:: EXTRACTED TEXT ::

KKR will contribute its 55 percent interest in Veresen Midstream to Newco, as well as the 49 percent interest in Energy Transfer Canada ULC ("ETC") that it currently owns. Newco has also agreed to acquire the remaining 51 percent interest in ETC from an affiliate of Energy Transfer LP, aligning ownership of those assets and driving additional efficiencies within Newco. The contribution of Pembina's and KKR's assets to Newco, and Newco's acquisition of the remaining 51 percent interest in ETC, are cross-conditional upon each other and will occur concurrently. As part of the transaction, Pembina and KKR intend to dispose of Newco's non-operated interest in the Key Access Pipeline System following closing of the transaction, subject to receiving acceptable purchase terms through the sale process. Closing is expected to occur in the third quarter of 2022.

Construction of the Empress Cogeneration Facility is progressing and the project remains ahead of schedule and on-budget with an estimated cost of approximately $120 million and an expected in-service date in the fourth quarter of 2022.

Subsequent to quarter end, after careful consideration Pembina made the decision to not proceed with the previously deferred expansion of Prince Rupert Terminal at this time. This decision was informed by a refreshed evaluation of market dynamics that included customer demand, shipping costs, and North American and international pricing. Given the outlook for strong domestic propane prices and new propane demand sources under development within the WCSB, Pembina believes it can provide customers with a more capital efficient offering that still achieves high netbacks. Pembina's advantaged unit train capabilities along with its current Prince Rupert Terminal provide customers a diversified portfolio of markets, without the additional international egress from an expansion. Pembina will continue to evaluate and enhance its portfolio of propane sales options and will consider future expansion opportunities as market conditions evolve.

Marketing & New Ventures
Pembina and TC Energy intend to jointly develop the Alberta Carbon Grid, a world-scale carbon transportation and sequestration system, which will enable Alberta-based industries to effectively manage their greenhouse gas emissions, contribute positively to Alberta's lower-carbon economy and create sustainable long-term value for Pembina and TC Energy stakeholders. During the first quarter, the Government of Alberta announced that the Alberta Carbon Grid has been successfully chosen to move to next stage of the Province's carbon capture, utilization and storage ("CCUS") process in the industrial heartland. As an open-access system, the Alberta Carbon Grid will be a significant component of Alberta's emerging CCUS industry, connecting key sequestration locations and delivery points across the province to serve multiple industries. When fully constructed, the system is designed with the potential capability of transporting and sequestering more than 20 million tonnes of CO2 annually, which would be equivalent to removing 7.5 million cars off the road each year. The project is part of Pembina's ongoing commitment to energy diversification and will support federal emissions targets to reduce CO2 and other greenhouse gas emissions by at least 40 percent compared to 2005 levels by 2030.

:::

▶ TASK 1: List each distinct percentage figure that appears in the Pembina update, giving each one only once.
▶ TASK 2: Reproduce a passage from the Pembina update word for word, beginning at the words "KKR will contribute" and ending after the words "third quarter of 2022.".
The data that comes next is separate material and unrelated to the Pembina update.

:: SOURCE DATA ::

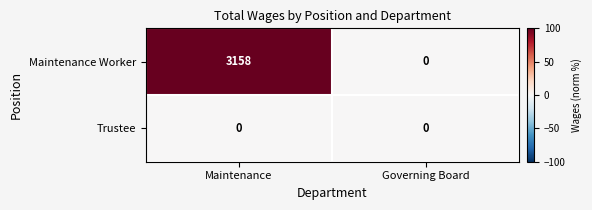

True or false: Maintenance Worker has a value of 3158 at Maintenance.

True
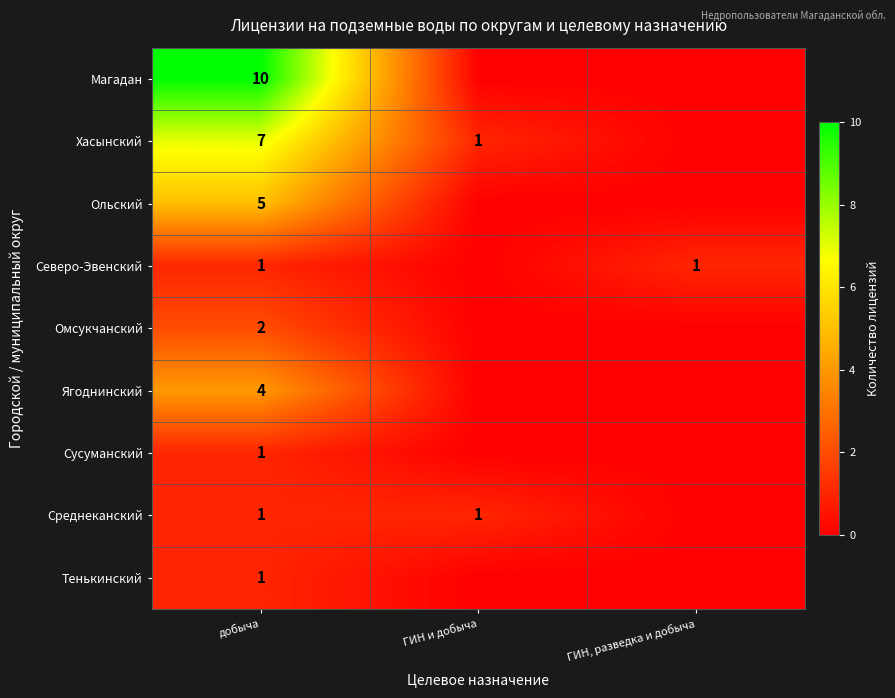

What is the difference between the highest and lowest values at ГИН и добыча?

1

:::

▶ ANSWER 1: 55 percent, 49 percent, 51 percent, 40 percent

▶ ANSWER 2:
KKR will contribute its 55 percent interest in Veresen Midstream to Newco, as well as the 49 percent interest in Energy Transfer Canada ULC ("ETC") that it currently owns. Newco has also agreed to acquire the remaining 51 percent interest in ETC from an affiliate of Energy Transfer LP, aligning ownership of those assets and driving additional efficiencies within Newco. The contribution of Pembina's and KKR's assets to Newco, and Newco's acquisition of the remaining 51 percent interest in ETC, are cross-conditional upon each other and will occur concurrently. As part of the transaction, Pembina and KKR intend to dispose of Newco's non-operated interest in the Key Access Pipeline System following closing of the transaction, subject to receiving acceptable purchase terms through the sale process. Closing is expected to occur in the third quarter of 2022.